September 13, 2012

Pitching Woes Catch Up to Yankees


Pitching Woes Catch Up to Yankees
By TYLER KEPNER
Published: September 12, 2012
BOSTON
Yes, Curtis Granderson acknowledged late Wednesday night, he does check the scoreboard. The only reason, though, is because he is playing center field at Fenway Park this week and can hear the out-of-town digits sliding into their squares in the Green Monster.

“I get a chance to look at all of them,” Granderson said. “If there’s nothing going on, I can hear when they put the different numbers in.”

Granderson hung a few numbers of his own on the Yankees-Red Sox linescore behind left field. He homered twice to help the Yankees to a 5-4 victory, preserving their first-place tie with the Baltimore Orioles, who beat the Tampa Bay Rays at Camden Yards.

When his eyes were on the action, Granderson watched an impressive performance by Yankees starter David Phelps. After Jarrod Saltalamacchia tripled to Granderson’s center-field neighborhood, leading off the fifth, Phelps kept him stranded with a strikeout, a pop out and another strikeout.


“That’s big,” Granderson said. “We all believe in him, but it’s one thing to go out there and do it yourself and know that you can get out of jams, and he was able to do that tonight.”

Phelps, 25, was no higher than eighth on the depth chart of starters in spring training. The Yankees started the season with C. C. Sabathia, Hiroki Kuroda, Phil Hughes, Ivan Nova and Freddy Garcia. Michael Pineda was out for the year with shoulder trouble, and Andy Pettitte was working himself into shape after coming out of retirement in March.

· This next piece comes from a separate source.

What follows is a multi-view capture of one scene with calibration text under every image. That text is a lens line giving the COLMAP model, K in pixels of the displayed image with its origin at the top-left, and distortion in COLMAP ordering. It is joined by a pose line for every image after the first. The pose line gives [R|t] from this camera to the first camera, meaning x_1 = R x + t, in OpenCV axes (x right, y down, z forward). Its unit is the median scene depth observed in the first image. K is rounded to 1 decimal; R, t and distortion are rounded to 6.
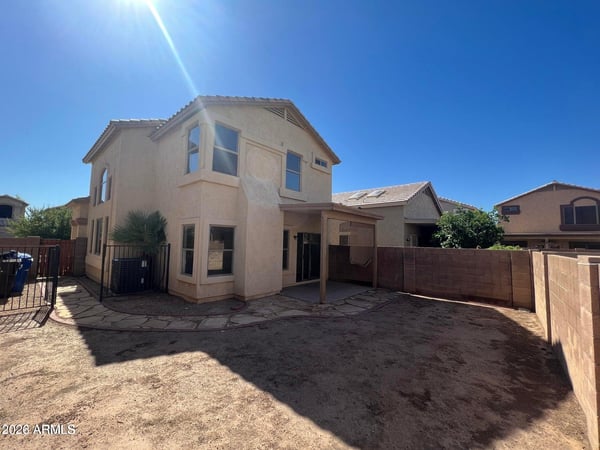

Now, Phelps is starting pivotal games for a team that had a 6.33 starters’ earned run average in September before Wednesday. He is trying to avoid becoming the Yankees’ version of poor Kyle Weiland, the overmatched rookie who started three games for Boston, all losses, as the Red Sox fell apart last September.

Phelps had failed to last five innings in his first two starts this month, walking eight in eight and two-thirds innings. But he made it through five and two-thirds Wednesday, allowing a run, five hits and only one walk.

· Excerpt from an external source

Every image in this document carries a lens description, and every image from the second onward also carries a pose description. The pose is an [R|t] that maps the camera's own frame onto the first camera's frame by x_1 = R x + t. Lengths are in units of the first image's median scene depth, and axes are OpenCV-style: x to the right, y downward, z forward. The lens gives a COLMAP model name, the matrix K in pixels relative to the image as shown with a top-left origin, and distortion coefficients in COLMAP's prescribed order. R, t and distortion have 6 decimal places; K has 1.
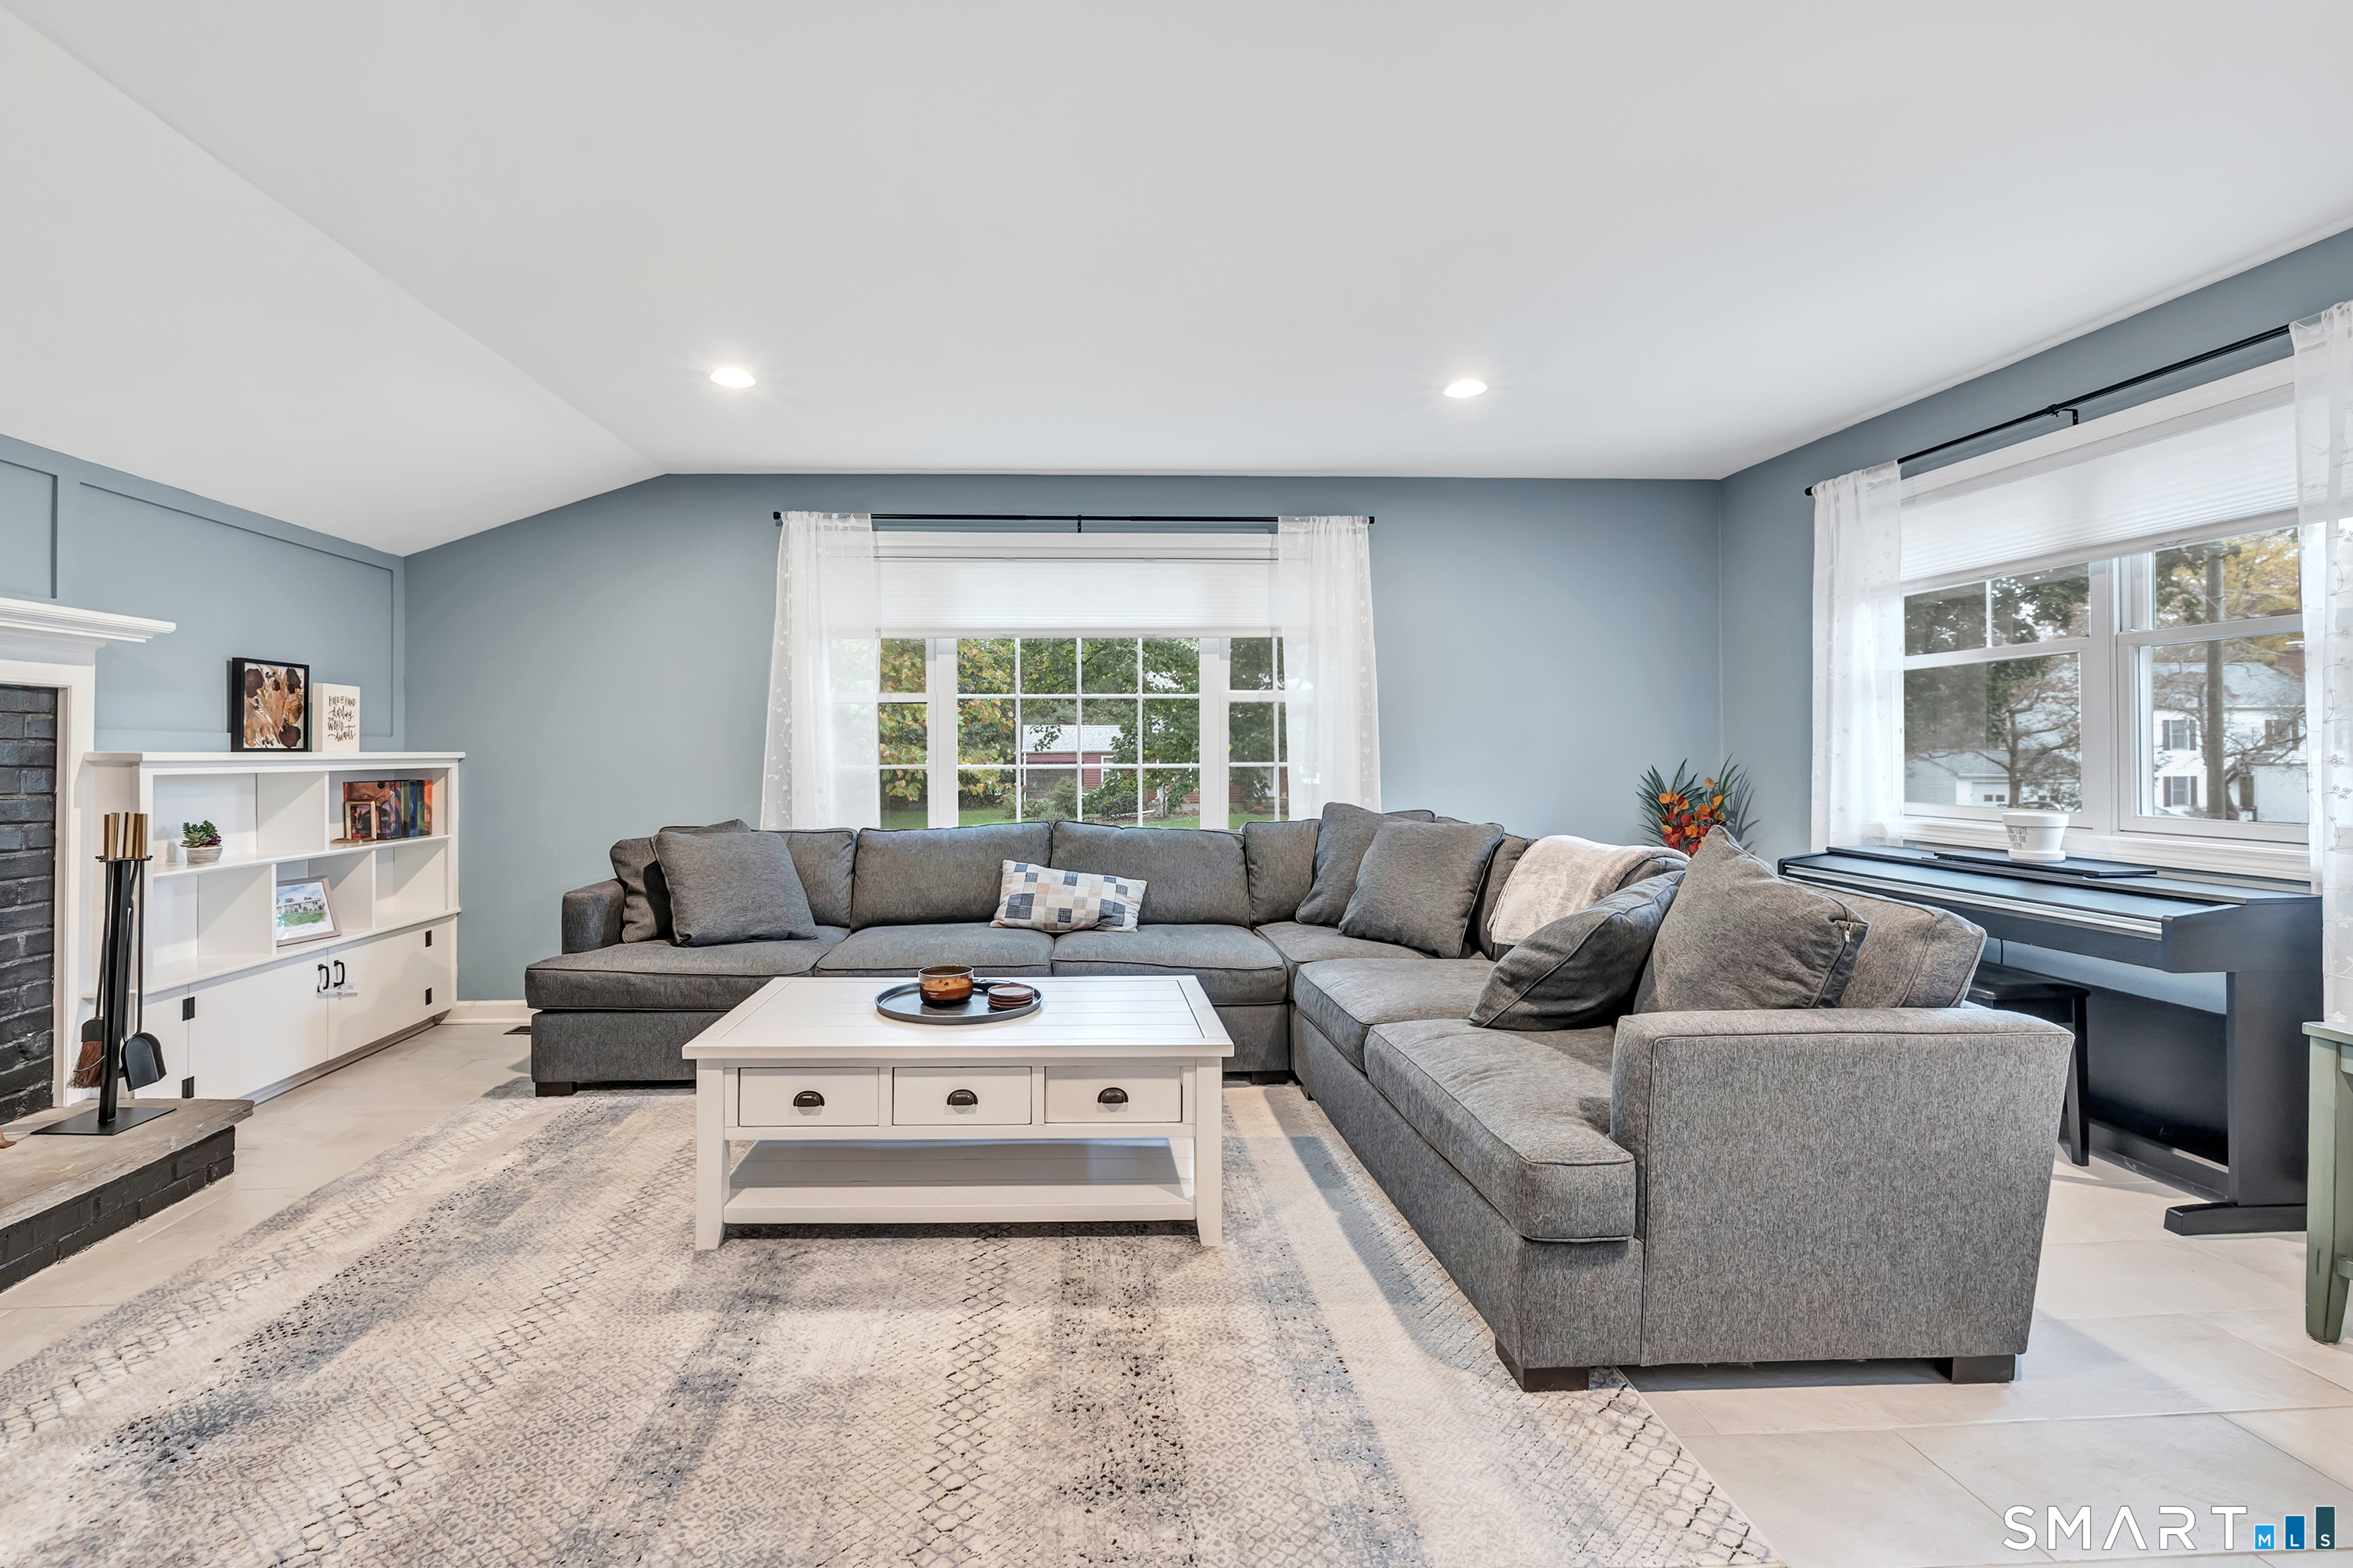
lens RADIAL K [[1009.3, 0, 1176.5], [0, 1009.3, 784.0], [0, 0, 1]] dist [0.000247, 0.000103]
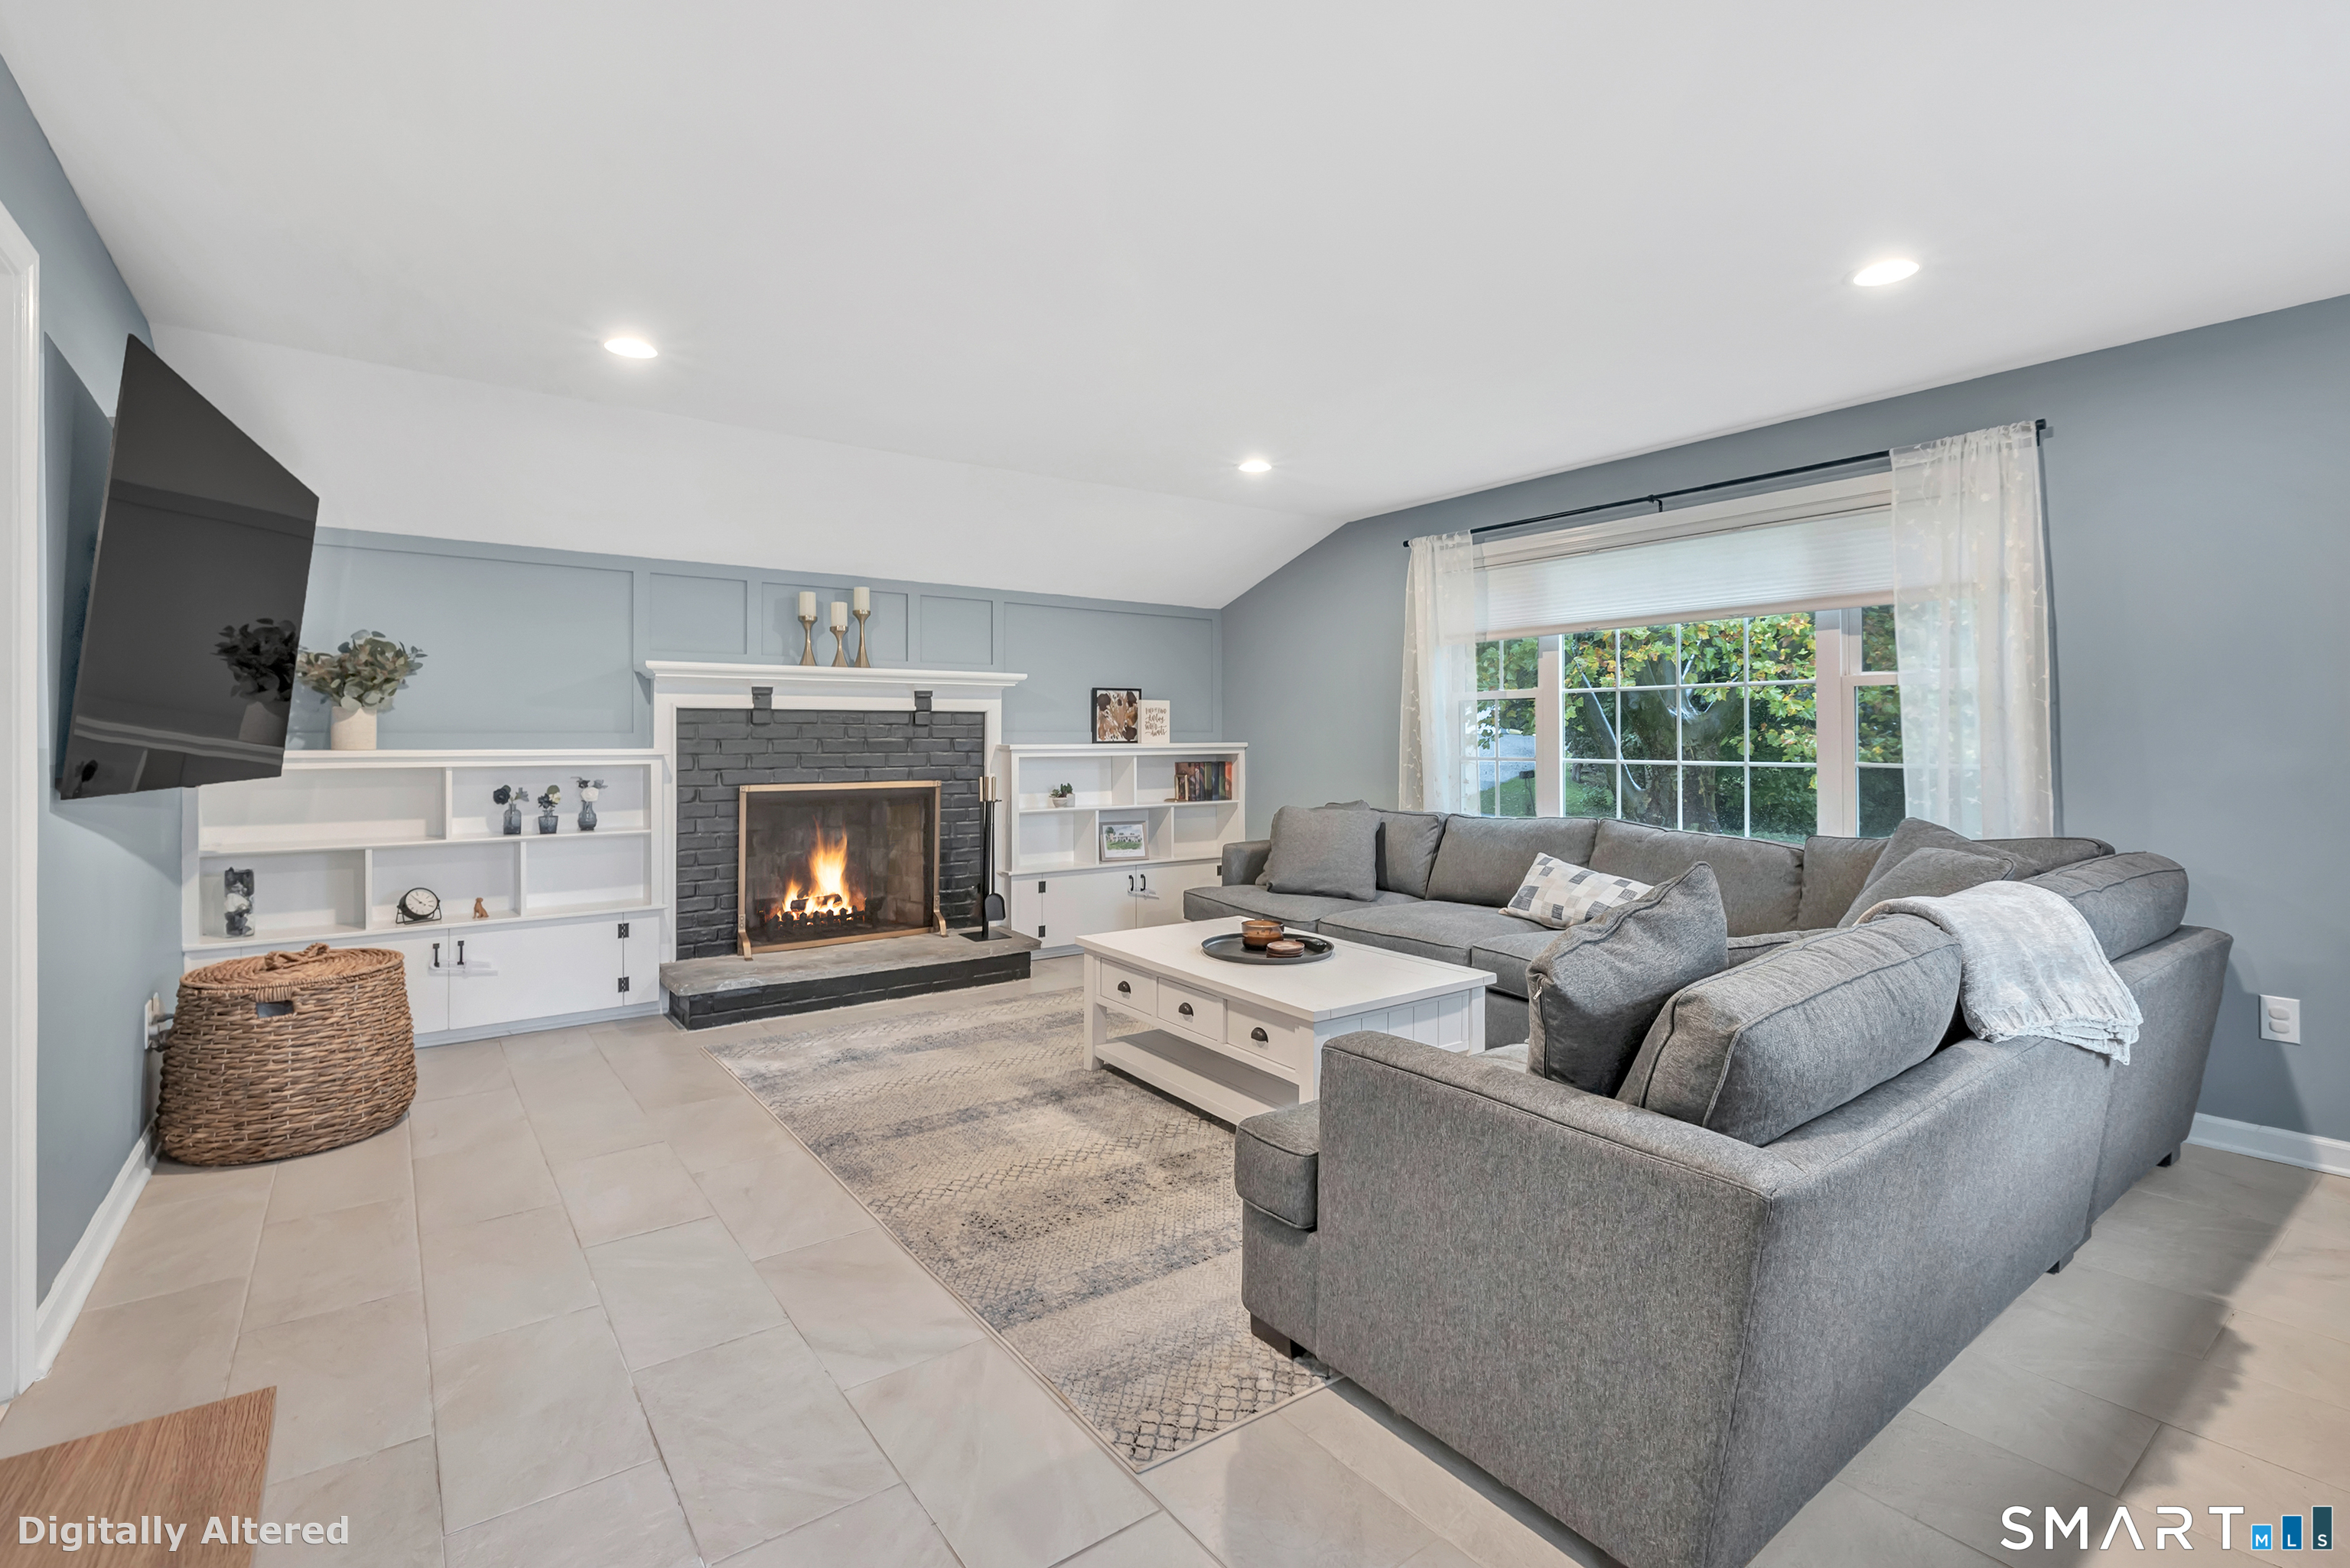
lens RADIAL K [[1007.9, 0, 1175.0], [0, 1007.9, 784.0], [0, 0, 1]] dist [0.000247, 0.000103]
pose [[0.586088, 0.039932, -0.809263, 0.492660], [-0.026895, 0.999193, 0.029827, -0.016840], [0.809801, 0.004284, 0.586689, 0.112194]]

“He threw strikes,” Derek Jeter said. “He did exactly what we needed him to do.”

Jeter was happier discussing Phelps than he was the pain in his left ankle, which caused him to leave in the eighth. He said he would play Thursday, and to Jeter, that’s all that matters.

Jeter has always drawn clear lines of distinction between injured and hurt. An injured player cannot play, period. A player who is hurt can still play, because everybody is hurt. And if a player is playing, there can be no excuses.

“You either play or you don’t,” Jeter said. “I’m playing, so it’s not an issue.”

The Yankees, who are missing Mark Teixeira, simply cannot shake injuries. They overcame the loss of closer Mariano Rivera in May — it helped to have an $11 million setup man, Rafael Soriano, as a replacement — but losing Pettitte in June knocked the Yankees from their rhythm.

The Yankees won the day Pettitte fractured a bone just above his ankle, on June 27, improving to 46-28. From that point on, they are 34-34 — and, of course, they have lost 10 games in the standings since July 18.

The depth the Yankees seemed to have in spring training, when Pettitte joined what looked like a deep stable of starters, is long gone. Larry Rothschild, the pitching coach, had a feeling the Yankees would need every starter they could find.

“You always feel that way,” Rothschild said. “The more the better. Once you’ve been through enough seasons, you know you’ll take as many as you can get. The attrition is so great.”

The attrition started early for the Yankees, with Pineda’s injury. Garcia has a 5.93 earned run average as a starter, and Nova is replacing him Saturday. Nova has a 7.28 E.R.A. in eight starts since the All-Star break.

“He’s had struggles,” Manager Joe Girardi said. “We’ve had struggles getting some depth, some length out of our starters.”

Stability in the rotation has lifted Cincinnati, Washington and San Francisco to the widest division leads in the majors. The Reds and the Giants have used the same five starters for all but one game apiece this season. Until they shut down Stephen Strasburg, the Nationals had used the same five for all but six games.

There are simply too few quality arms to go around. If a team has five starters effective and healthy enough to keep pitching all season long, chances are that team will succeed. The more starters a team uses, the more problems it tends to have.

To the Yankees’ frustration, the Orioles are an exception. Baltimore has just one pitcher, Wei-Yin Chen, with more than 20 starts. Only one other team in the majors has endured such volatility — the Minnesota Twins, who were buried long ago. Yet the Orioles just won’t go away.

The Orioles have defied logic this long, and the Yankees cannot count on them to disappear. Even if they do, the well-armed Tampa Bay Rays are lurking.

“I think that we’re going to able to pull this thing together and win this thing,” Pettitte said. “I think we’ve got too much talent not to.”

That much is irrefutable: the Yankees are not the hottest team in the race, but they are the most decorated. They will trust in their track record, and we will learn in the coming weeks how much that really counts.